▸ **Activity**: The answer is every line in the data below that contains the word "FileFunction".

Hardware project source files:
┌──
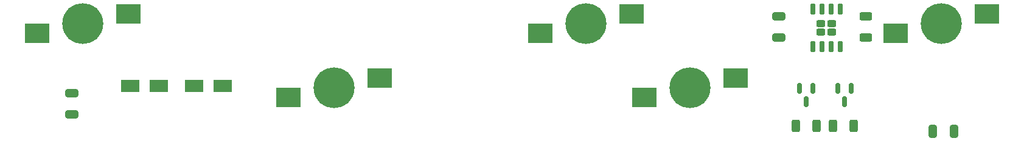
<source format=gbr>
%TF.GenerationSoftware,KiCad,Pcbnew,(6.0.1-0)*%
%TF.CreationDate,2022-02-14T10:28:33+01:00*%
%TF.ProjectId,UV_LED_stencil,55565f4c-4544-45f7-9374-656e63696c2e,V1.0*%
%TF.SameCoordinates,Original*%
%TF.FileFunction,Paste,Top*%
%TF.FilePolarity,Positive*%
%FSLAX46Y46*%
G04 Gerber Fmt 4.6, Leading zero omitted, Abs format (unit mm)*
G04 Created by KiCad (PCBNEW (6.0.1-0)) date 2022-02-14 10:28:33*
%MOMM*%
%LPD*%
G01*
G04 APERTURE LIST*
G04 Aperture macros list*
%AMRoundRect*
0 Rectangle with rounded corners*
0 $1 Rounding radius*
0 $2 $3 $4 $5 $6 $7 $8 $9 X,Y pos of 4 corners*
0 Add a 4 corners polygon primitive as box body*
4,1,4,$2,$3,$4,$5,$6,$7,$8,$9,$2,$3,0*
0 Add four circle primitives for the rounded corners*
1,1,$1+$1,$2,$3*
1,1,$1+$1,$4,$5*
1,1,$1+$1,$6,$7*
1,1,$1+$1,$8,$9*
0 Add four rect primitives between the rounded corners*
20,1,$1+$1,$2,$3,$4,$5,0*
20,1,$1+$1,$4,$5,$6,$7,0*
20,1,$1+$1,$6,$7,$8,$9,0*
20,1,$1+$1,$8,$9,$2,$3,0*%
G04 Aperture macros list end*
%ADD10R,3.500000X2.700000*%
%ADD11C,5.700000*%
%ADD12RoundRect,0.250000X0.625000X-0.312500X0.625000X0.312500X-0.625000X0.312500X-0.625000X-0.312500X0*%
%ADD13RoundRect,0.250000X-0.312500X-0.625000X0.312500X-0.625000X0.312500X0.625000X-0.312500X0.625000X0*%
%ADD14RoundRect,0.242500X0.382500X-0.242500X0.382500X0.242500X-0.382500X0.242500X-0.382500X-0.242500X0*%
%ADD15RoundRect,0.150000X0.150000X-0.650000X0.150000X0.650000X-0.150000X0.650000X-0.150000X-0.650000X0*%
%ADD16RoundRect,0.150000X-0.150000X0.587500X-0.150000X-0.587500X0.150000X-0.587500X0.150000X0.587500X0*%
%ADD17R,2.500000X1.800000*%
%ADD18RoundRect,0.250000X0.325000X0.650000X-0.325000X0.650000X-0.325000X-0.650000X0.325000X-0.650000X0*%
%ADD19RoundRect,0.250000X0.312500X0.625000X-0.312500X0.625000X-0.312500X-0.625000X0.312500X-0.625000X0*%
%ADD20RoundRect,0.250000X0.650000X-0.325000X0.650000X0.325000X-0.650000X0.325000X-0.650000X-0.325000X0*%
G04 APERTURE END LIST*
D10*
%TO.C,D5*%
X128570000Y-115744000D03*
X115870000Y-118444000D03*
D11*
X122220000Y-117094000D03*
%TD*%
D12*
%TO.C,R3*%
X146685000Y-110047500D03*
X146685000Y-107122500D03*
%TD*%
D13*
%TO.C,R2*%
X142109000Y-122428000D03*
X145034000Y-122428000D03*
%TD*%
D10*
%TO.C,D1*%
X79075000Y-115744000D03*
X66375000Y-118444000D03*
D11*
X72725000Y-117094000D03*
%TD*%
D14*
%TO.C,IC1*%
X140449000Y-108112000D03*
X141999000Y-108112000D03*
X140449000Y-109312000D03*
X141999000Y-109312000D03*
D15*
X139319000Y-111362000D03*
X140589000Y-111362000D03*
X141859000Y-111362000D03*
X143129000Y-111362000D03*
X143129000Y-106062000D03*
X141859000Y-106062000D03*
X140589000Y-106062000D03*
X139319000Y-106062000D03*
%TD*%
D16*
%TO.C,Q2*%
X144714000Y-117172500D03*
X142814000Y-117172500D03*
X143764000Y-119047500D03*
%TD*%
D17*
%TO.C,D14*%
X44355000Y-116840000D03*
X48355000Y-116840000D03*
%TD*%
D10*
%TO.C,D8*%
X114081000Y-106790000D03*
X101381000Y-109490000D03*
D11*
X107731000Y-108140000D03*
%TD*%
D18*
%TO.C,C3*%
X158955000Y-123190000D03*
X156005000Y-123190000D03*
%TD*%
D10*
%TO.C,D12*%
X163576000Y-106790000D03*
X150876000Y-109490000D03*
D11*
X157226000Y-108140000D03*
%TD*%
D10*
%TO.C,D7*%
X44081000Y-106790000D03*
X31381000Y-109490000D03*
D11*
X37731000Y-108140000D03*
%TD*%
D16*
%TO.C,Q1*%
X139380000Y-117172500D03*
X137480000Y-117172500D03*
X138430000Y-119047500D03*
%TD*%
D19*
%TO.C,R1*%
X139892500Y-122428000D03*
X136967500Y-122428000D03*
%TD*%
D20*
%TO.C,C1*%
X134620000Y-110060000D03*
X134620000Y-107110000D03*
%TD*%
%TO.C,C2*%
X36195000Y-120855000D03*
X36195000Y-117905000D03*
%TD*%
D17*
%TO.C,D15*%
X57245000Y-116840000D03*
X53245000Y-116840000D03*
%TD*%
M02*

</source>
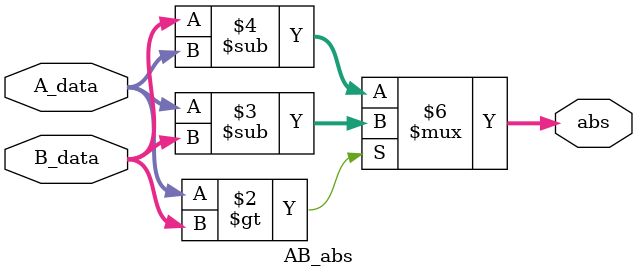
<source format=sv>
module AB_abs (
    input logic [7:0] A_data,
    input logic [7:0] B_data,
    output logic [7:0] abs
);

	always_comb 
		begin
			if (A_data > B_data)
				abs = A_data - B_data;
			else
				abs = B_data - A_data;
		end

endmodule 
</source>
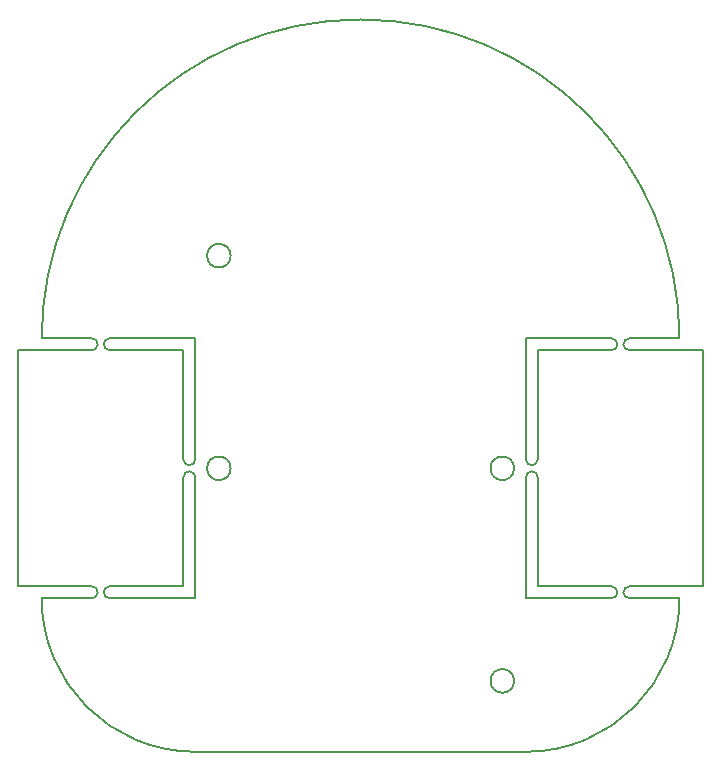
<source format=gm1>
G04 #@! TF.FileFunction,Profile,NP*
%FSLAX46Y46*%
G04 Gerber Fmt 4.6, Leading zero omitted, Abs format (unit mm)*
G04 Created by KiCad (PCBNEW 4.0.1-stable) date 2016/12/03 22:11:57*
%MOMM*%
G01*
G04 APERTURE LIST*
%ADD10C,0.100000*%
%ADD11C,0.150000*%
G04 APERTURE END LIST*
D10*
D11*
X121750000Y-144000000D02*
G75*
G03X121250000Y-144500000I0J-500000D01*
G01*
X121250000Y-144500000D02*
G75*
G03X121750000Y-145000000I500000J0D01*
G01*
X120750000Y-144500000D02*
G75*
G03X120250000Y-144000000I-500000J0D01*
G01*
X120250000Y-145000000D02*
G75*
G03X120750000Y-144500000I0J500000D01*
G01*
X164250000Y-145000000D02*
G75*
G03X164750000Y-144500000I0J500000D01*
G01*
X164750000Y-144500000D02*
G75*
G03X164250000Y-144000000I-500000J0D01*
G01*
X165750000Y-144000000D02*
G75*
G03X165250000Y-144500000I0J-500000D01*
G01*
X165250000Y-144500000D02*
G75*
G03X165750000Y-145000000I500000J0D01*
G01*
X172000000Y-144000000D02*
X165750000Y-144000000D01*
X165750000Y-145000000D02*
X170000000Y-145000000D01*
X157000000Y-145000000D02*
X164250000Y-145000000D01*
X158000000Y-144000000D02*
X164250000Y-144000000D01*
X120250000Y-145000000D02*
X116000000Y-145000000D01*
X129000000Y-145000000D02*
X121750000Y-145000000D01*
X121750000Y-144000000D02*
X128000000Y-144000000D01*
X114000000Y-144000000D02*
X120250000Y-144000000D01*
X128000000Y-133250000D02*
G75*
G03X128500000Y-133750000I500000J0D01*
G01*
X128500000Y-133750000D02*
G75*
G03X129000000Y-133250000I0J500000D01*
G01*
X129000000Y-134750000D02*
G75*
G03X128500000Y-134250000I-500000J0D01*
G01*
X128500000Y-134250000D02*
G75*
G03X128000000Y-134750000I0J-500000D01*
G01*
X128000000Y-144000000D02*
X128000000Y-134750000D01*
X129000000Y-134750000D02*
X129000000Y-145000000D01*
X129000000Y-123000000D02*
X129000000Y-133250000D01*
X128000000Y-133250000D02*
X128000000Y-124000000D01*
X120250000Y-124000000D02*
G75*
G03X120750000Y-123500000I0J500000D01*
G01*
X120750000Y-123500000D02*
G75*
G03X120250000Y-123000000I-500000J0D01*
G01*
X121250000Y-123500000D02*
G75*
G03X121750000Y-124000000I500000J0D01*
G01*
X121750000Y-123000000D02*
G75*
G03X121250000Y-123500000I0J-500000D01*
G01*
X121750000Y-123000000D02*
X129000000Y-123000000D01*
X116000000Y-123000000D02*
X120250000Y-123000000D01*
X121750000Y-124000000D02*
X128000000Y-124000000D01*
X114000000Y-124000000D02*
X120250000Y-124000000D01*
X114000000Y-144000000D02*
X114000000Y-124000000D01*
X158000000Y-133250000D02*
X158000000Y-133000000D01*
X157000000Y-133250000D02*
X157000000Y-133000000D01*
X157000000Y-135000000D02*
X157000000Y-134750000D01*
X158000000Y-135000000D02*
X158000000Y-134750000D01*
X164000000Y-124000000D02*
X164250000Y-124000000D01*
X164250000Y-123000000D02*
X164000000Y-123000000D01*
X166000000Y-123000000D02*
X165750000Y-123000000D01*
X166000000Y-124000000D02*
X165750000Y-124000000D01*
X165750000Y-123000000D02*
G75*
G03X165250000Y-123500000I0J-500000D01*
G01*
X165250000Y-123500000D02*
G75*
G03X165750000Y-124000000I500000J0D01*
G01*
X164250000Y-124000000D02*
G75*
G03X164750000Y-123500000I0J500000D01*
G01*
X164750000Y-123500000D02*
G75*
G03X164250000Y-123000000I-500000J0D01*
G01*
X166000000Y-123000000D02*
X170000000Y-123000000D01*
X157000000Y-123000000D02*
X164000000Y-123000000D01*
X164000000Y-124000000D02*
X158000000Y-124000000D01*
X172000000Y-124000000D02*
X166000000Y-124000000D01*
X157000000Y-133250000D02*
G75*
G03X157500000Y-133750000I500000J0D01*
G01*
X157500000Y-133750000D02*
G75*
G03X158000000Y-133250000I0J500000D01*
G01*
X158000000Y-134750000D02*
G75*
G03X157500000Y-134250000I-500000J0D01*
G01*
X157500000Y-134250000D02*
G75*
G03X157000000Y-134750000I0J-500000D01*
G01*
X157000000Y-135000000D02*
X157000000Y-145000000D01*
X157000000Y-123000000D02*
X157000000Y-133000000D01*
X158000000Y-133000000D02*
X158000000Y-124000000D01*
X158000000Y-144000000D02*
X158000000Y-135000000D01*
X172000000Y-124000000D02*
X172000000Y-144000000D01*
X129000000Y-158000000D02*
X157000000Y-158000000D01*
X116000000Y-145000000D02*
G75*
G03X129000000Y-158000000I13000000J0D01*
G01*
X157000000Y-158000000D02*
G75*
G03X170000000Y-145000000I0J13000000D01*
G01*
X170000000Y-123000000D02*
G75*
G03X143000000Y-96000000I-27000000J0D01*
G01*
X143000000Y-96000000D02*
G75*
G03X116000000Y-123000000I0J-27000000D01*
G01*
X156000000Y-152000000D02*
G75*
G03X156000000Y-152000000I-1000000J0D01*
G01*
X156000000Y-134000000D02*
G75*
G03X156000000Y-134000000I-1000000J0D01*
G01*
X132000000Y-116000000D02*
G75*
G03X132000000Y-116000000I-1000000J0D01*
G01*
X132000000Y-134000000D02*
G75*
G03X132000000Y-134000000I-1000000J0D01*
G01*
M02*

</source>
└──
▸ **Task solution**:
%TF.FileFunction,Paste,Top*%
G04 #@! TF.FileFunction,Profile,NP*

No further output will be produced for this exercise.